ISBN-13: 9783261044822 / Angielski / Miękka / 1992 / 180 str.
Understanding how meaning mechanisms are unleashed in film has been at the center of numerous theoretical surveys of the last few years. Emphasis has especially fallen on "seeing" as a constructive, meaningful activity and on the diegetic implications of vision.
This book is an attempt to extend film theorizing into a new realm, where "hearing" proves as important as seeing and where the relevance of filmic narrative is differently explored. New paths for future research are suggested by means of associations with the works of linguists or philosophers who have never addressed film theory directly in their writings.
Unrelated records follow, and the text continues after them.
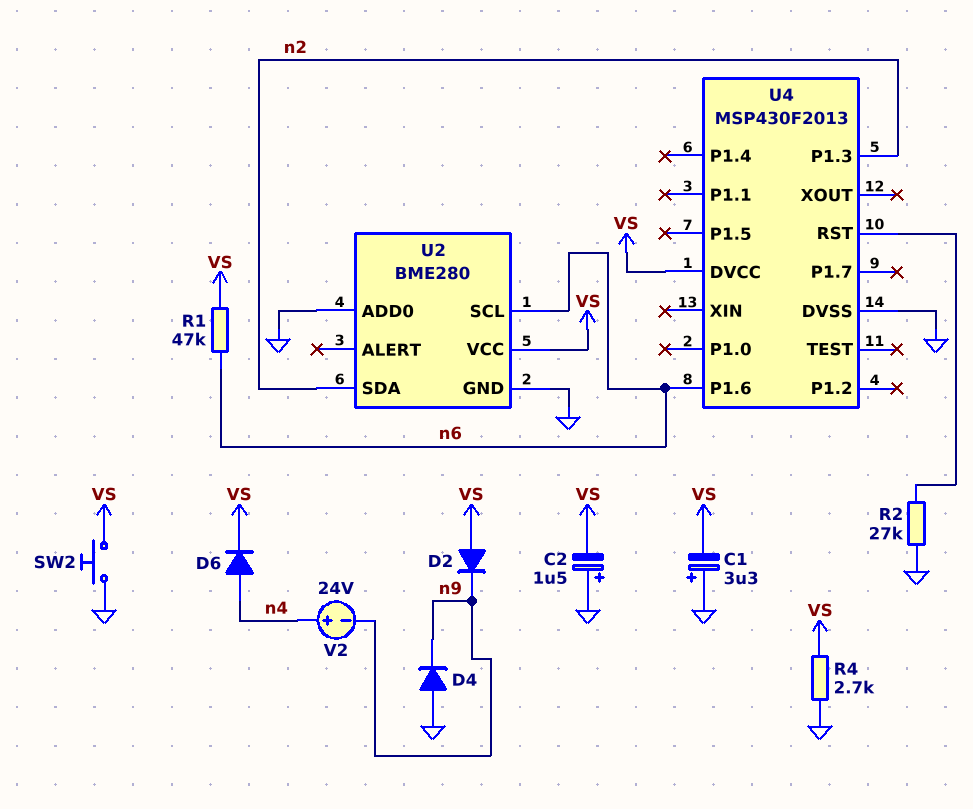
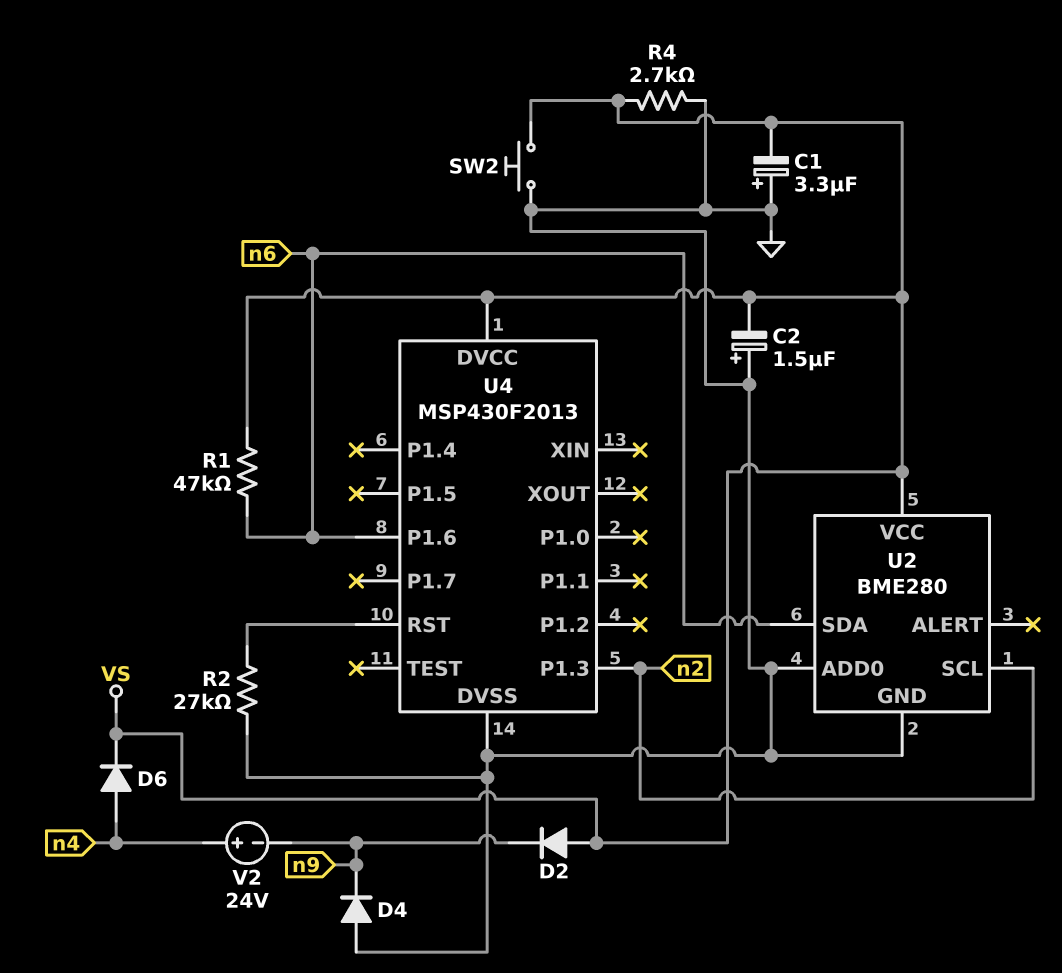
U2 pin SCL: n6 -> n2
U2 pin SDA: n2 -> n6

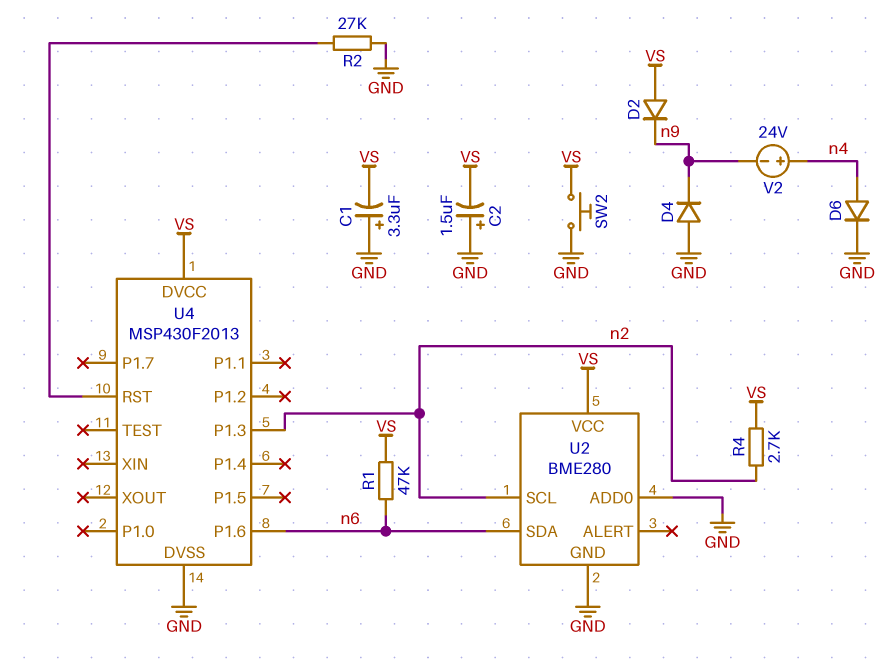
D6: diode (A n4, K VS) -> diode (A n4, K GND)
R4: 2.7k (GND, VS) -> 2.7k (VS, n2)

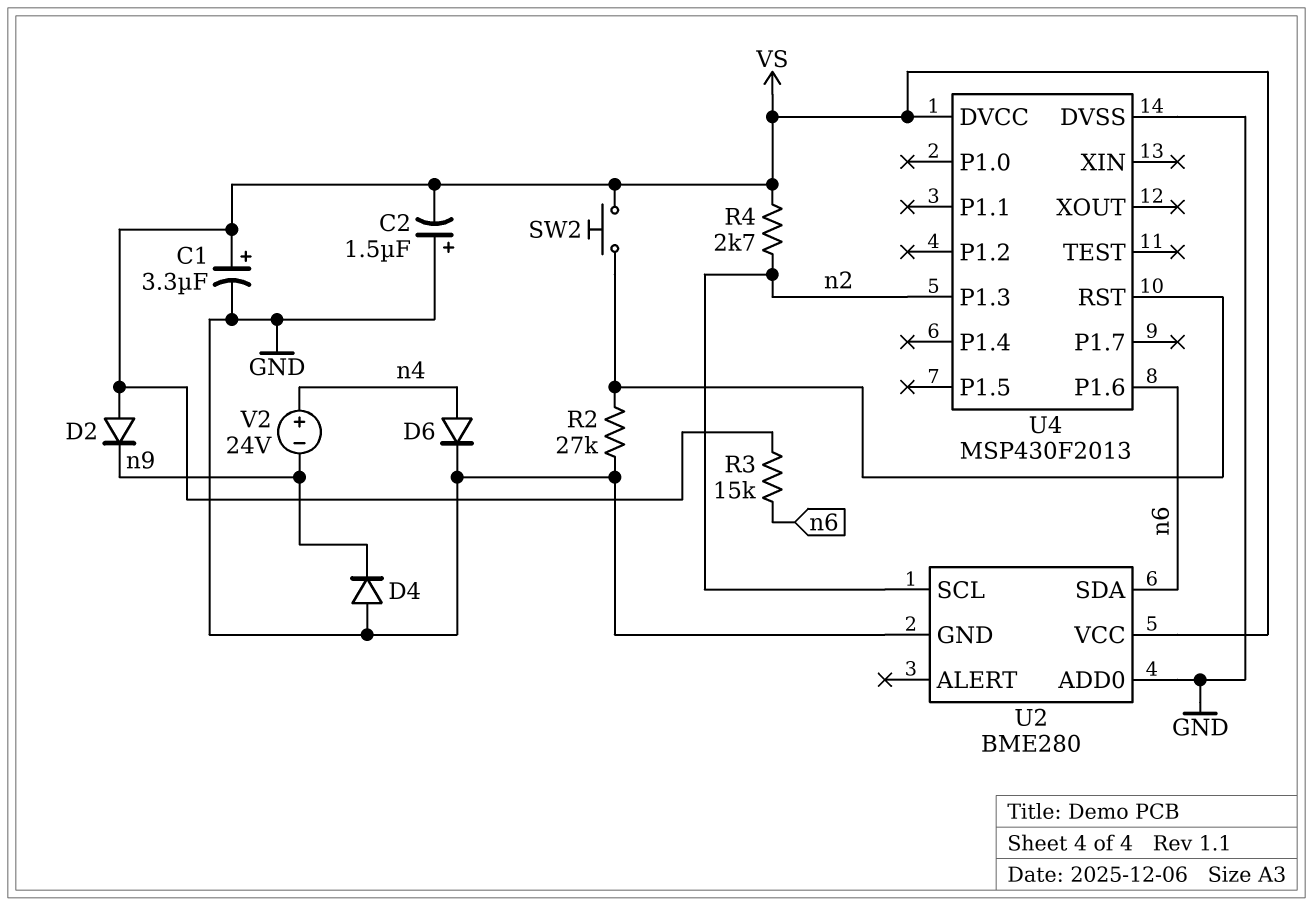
C1: 3.3uF (plus GND, minus VS) -> 3.3uF (plus VS, minus GND)
R1: 47k (VS, n6) -> none
R3: none -> 15k (VS, n6)
SW2: button (GND, VS) -> button (U4/RST, VS)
Nonetheless, several concepts posited by them (relevance, natural versus non-natural meaning or the notion of Mental spaces) find their application in the present survey.
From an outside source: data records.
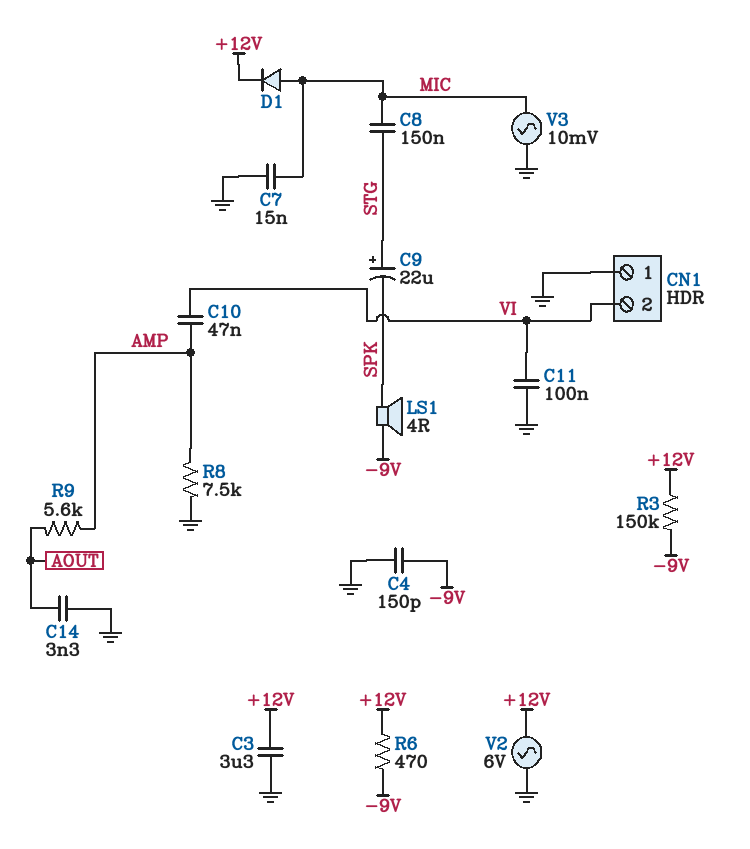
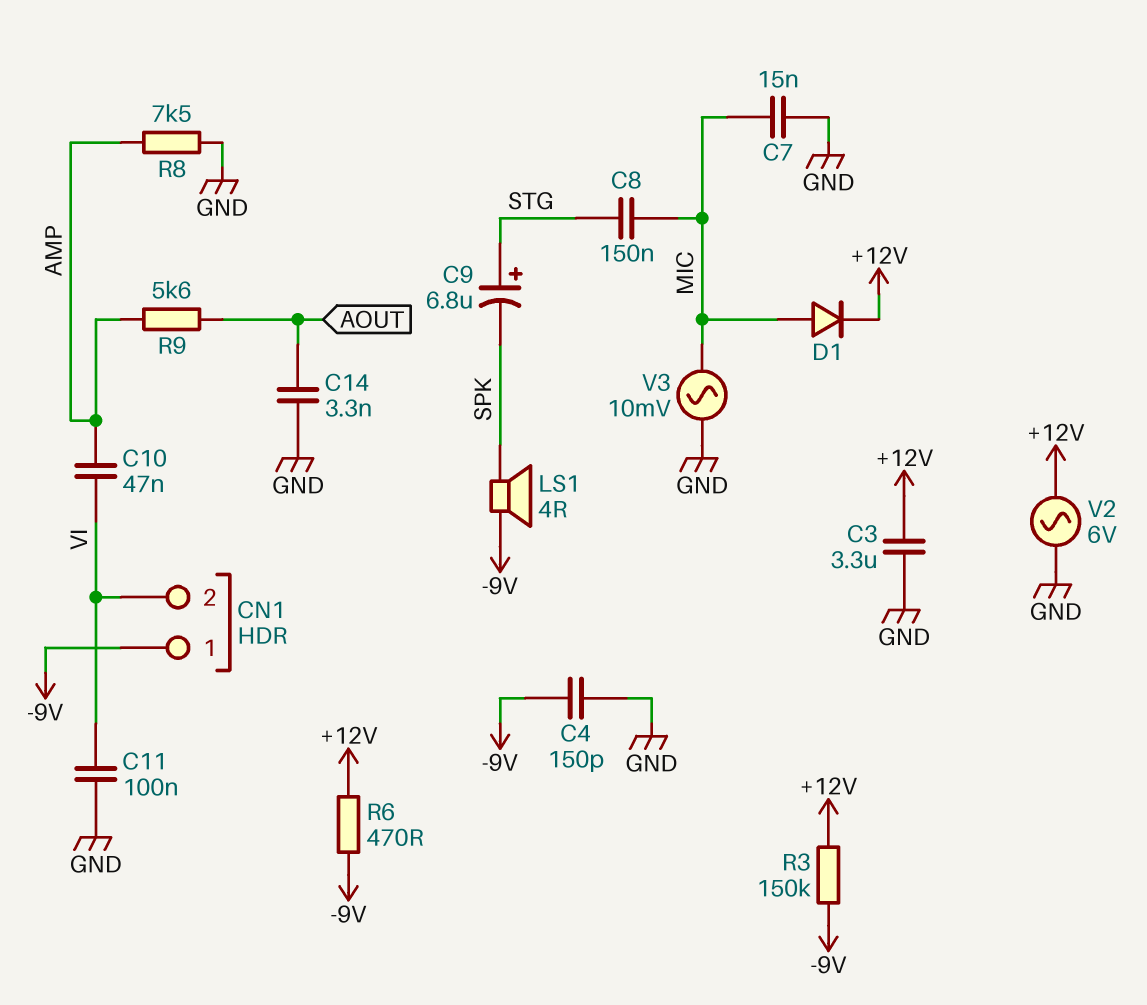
C9: 22uF (plus STG, minus SPK) -> 6.8uF (plus STG, minus SPK)
CN1 pin 1: GND -> -9V

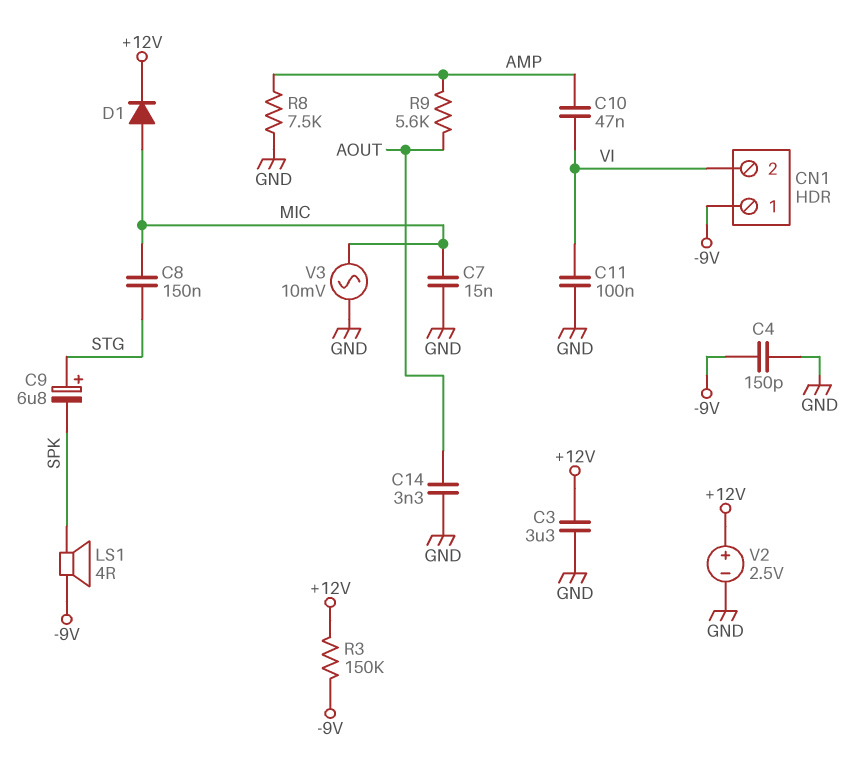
R6: 470 (+12V, -9V) -> none
V2: AC 6V (+12V, GND) -> 2.5V (plus +12V, minus GND)

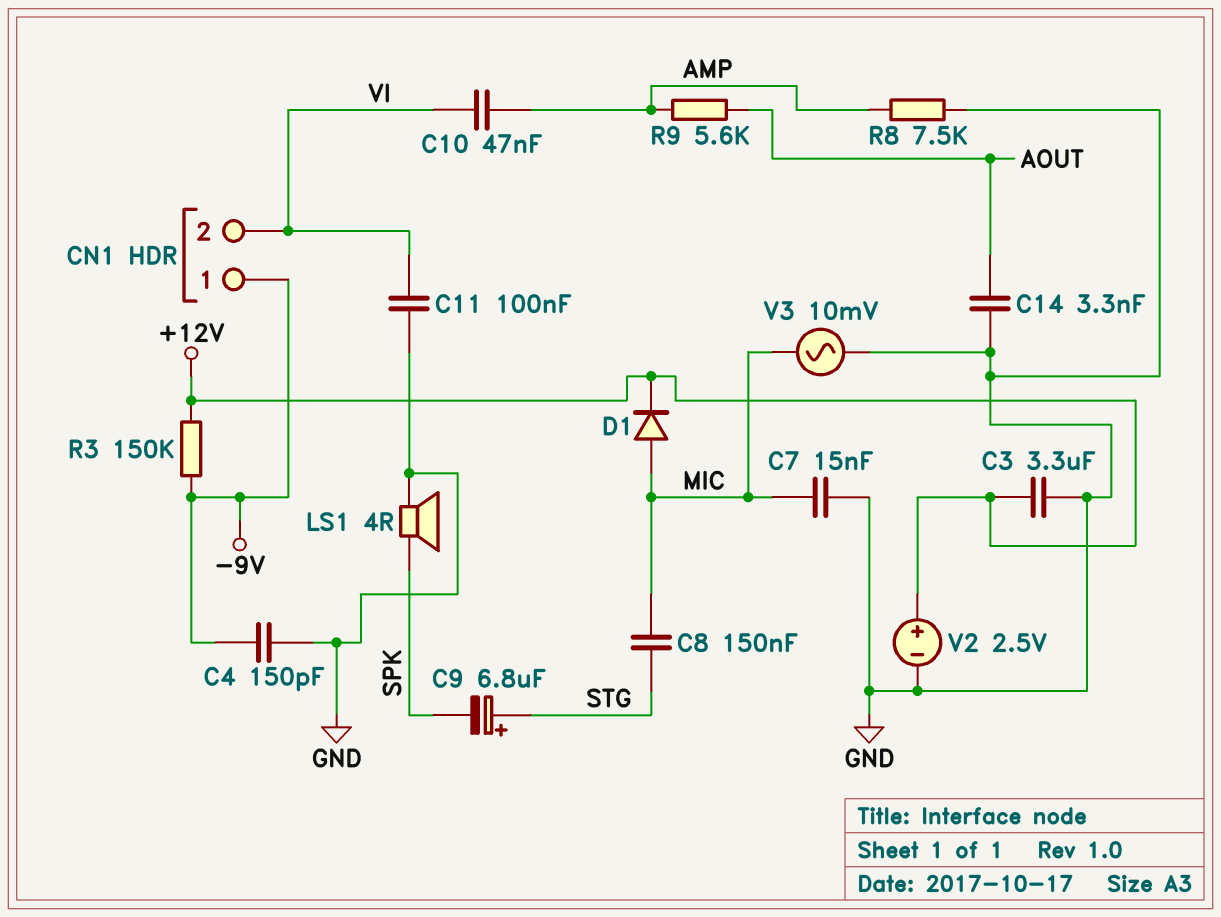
LS1: speaker 4R (-9V, SPK) -> speaker 4R (GND, SPK)

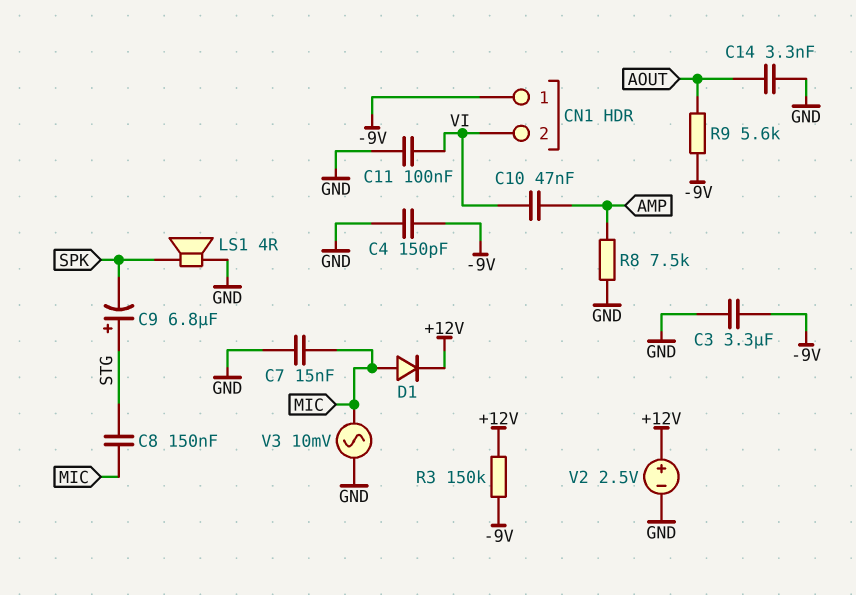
C3: 3.3uF (+12V, GND) -> 3.3uF (-9V, GND)
R9: 5.6k (AMP, AOUT) -> 5.6k (-9V, AOUT)

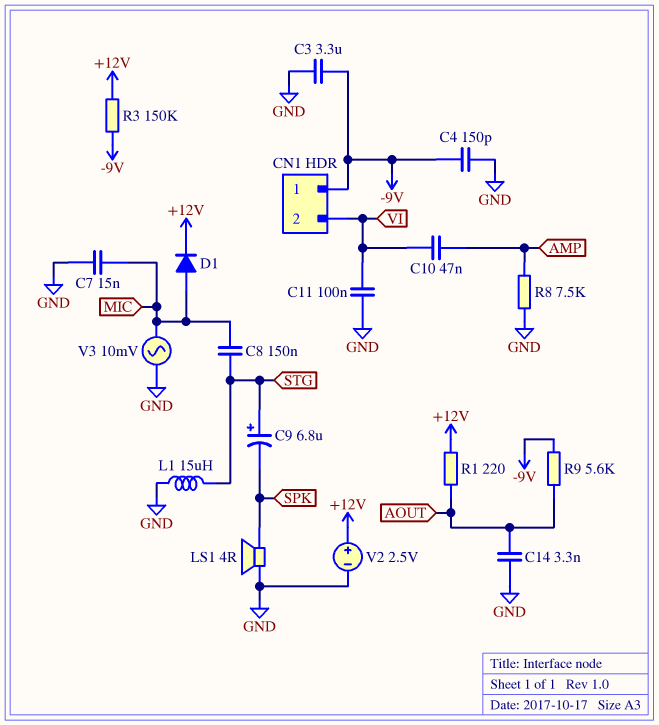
L1: none -> 15uH (GND, STG)
R1: none -> 220 (+12V, AOUT)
A wide range of examples starting with point-of-view and editing occurrences, passing through the use of music and sound and culminating with the study of whole filmic ensembles, enables the reader to re-examine code-bound or, on the contrary, deviational structures. These are often drawn from familiar sources, proving that not only art films of the Eisenstein or Godard type enhance innovative meaning spaces.
Finally, the viewer is seen as a -pragmatic protagonist-, an active not passive receiver of textual structures who relies on patterns of known visual or aural backgrounds open to an unlimited field of perspectives."